--- Provided information Enclosed Below ---
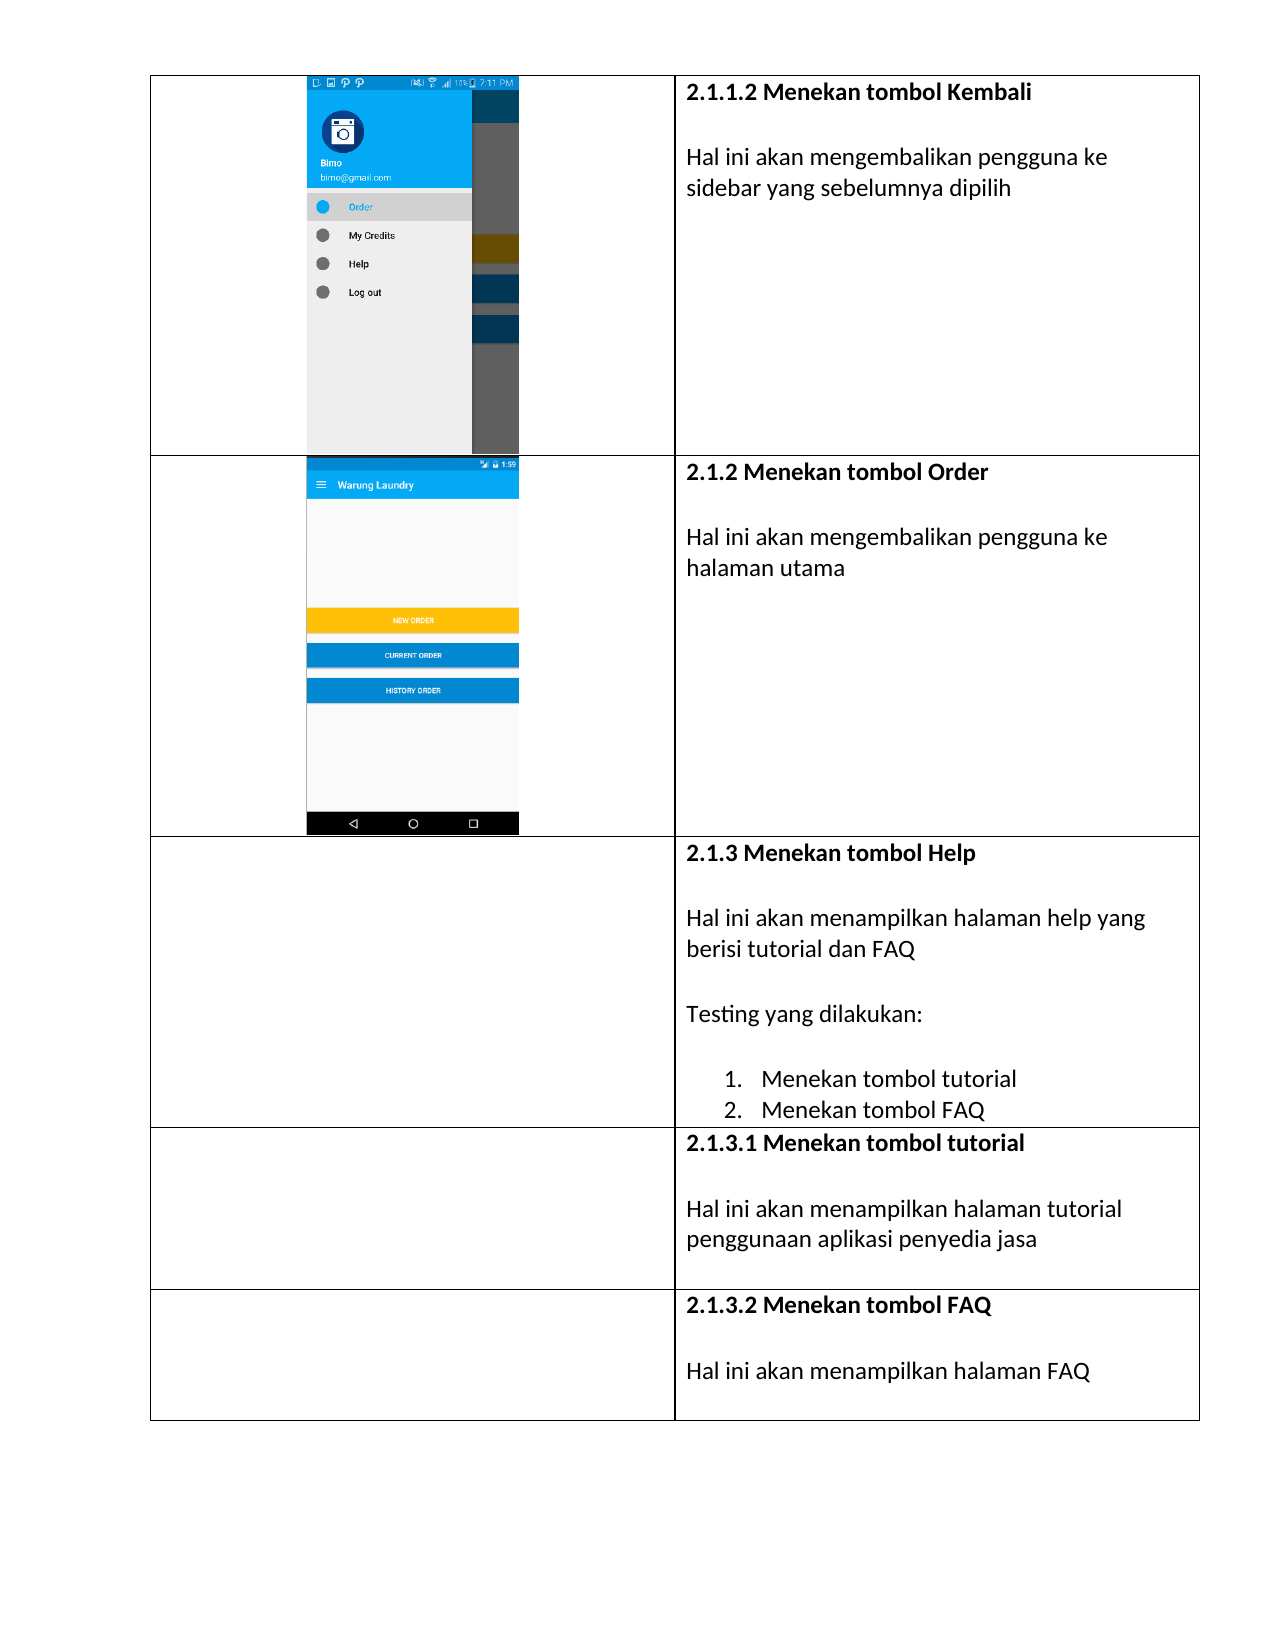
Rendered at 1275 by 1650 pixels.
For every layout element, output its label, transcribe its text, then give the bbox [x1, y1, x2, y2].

picture [306, 456, 519, 469]
table_cell [151, 76, 674, 455]
table_cell 2.1.1.2 Menekan tombol Kembali Hal ini akan mengembalikan pengguna ke sidebar yang sebelumnya dipilih [676, 76, 1199, 455]
table_cell [151, 837, 674, 1127]
table_cell 2.1.3.2 Menekan tombol FAQ Hal ini akan menampilkan halaman FAQ [676, 1290, 1199, 1420]
picture [306, 124, 519, 454]
picture [306, 76, 519, 89]
table_cell [151, 1128, 674, 1288]
table_cell [151, 456, 674, 836]
picture [323, 111, 363, 152]
table_cell [151, 1290, 674, 1420]
table_cell 2.1.3.1 Menekan tombol tutorial Hal ini akan menampilkan halaman tutorial penggunaan aplikasi penyedia jasa [676, 1128, 1199, 1288]
table_cell 2.1.2 Menekan tombol Order Hal ini akan mengembalikan pengguna ke halaman utama [676, 456, 1199, 836]
picture [306, 499, 519, 835]
table_cell 2.1.3 Menekan tombol Help Hal ini akan menampilkan halaman help yang berisi tutorial dan FAQ Testing yang dilakukan: Menekan tombol tutorial Menekan tombol FAQ [676, 837, 1199, 1127]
--- End of Enclosed Provided information ---
What you return should match the entries word for word, pictures aside.

Rendered at 1275 by 1650 pixels.
For every layout element, output its label, transcribe its text, then give the bbox [x1, y1, x2, y2].

picture [306, 456, 519, 469]
table_cell [151, 76, 674, 455]
table_cell 2.1.1.2 Menekan tombol Kembali Hal ini akan mengembalikan pengguna ke sidebar yang sebelumnya dipilih [676, 76, 1199, 455]
table_cell [151, 837, 674, 1127]
table_cell 2.1.3.2 Menekan tombol FAQ Hal ini akan menampilkan halaman FAQ [676, 1290, 1199, 1420]
picture [306, 124, 519, 454]
picture [306, 76, 519, 89]
table_cell [151, 1128, 674, 1288]
table_cell [151, 456, 674, 836]
picture [323, 111, 363, 152]
table_cell [151, 1290, 674, 1420]
table_cell 2.1.3.1 Menekan tombol tutorial Hal ini akan menampilkan halaman tutorial penggunaan aplikasi penyedia jasa [676, 1128, 1199, 1288]
table_cell 2.1.2 Menekan tombol Order Hal ini akan mengembalikan pengguna ke halaman utama [676, 456, 1199, 836]
picture [306, 499, 519, 835]
table_cell 2.1.3 Menekan tombol Help Hal ini akan menampilkan halaman help yang berisi tutorial dan FAQ Testing yang dilakukan: Menekan tombol tutorial Menekan tombol FAQ [676, 837, 1199, 1127]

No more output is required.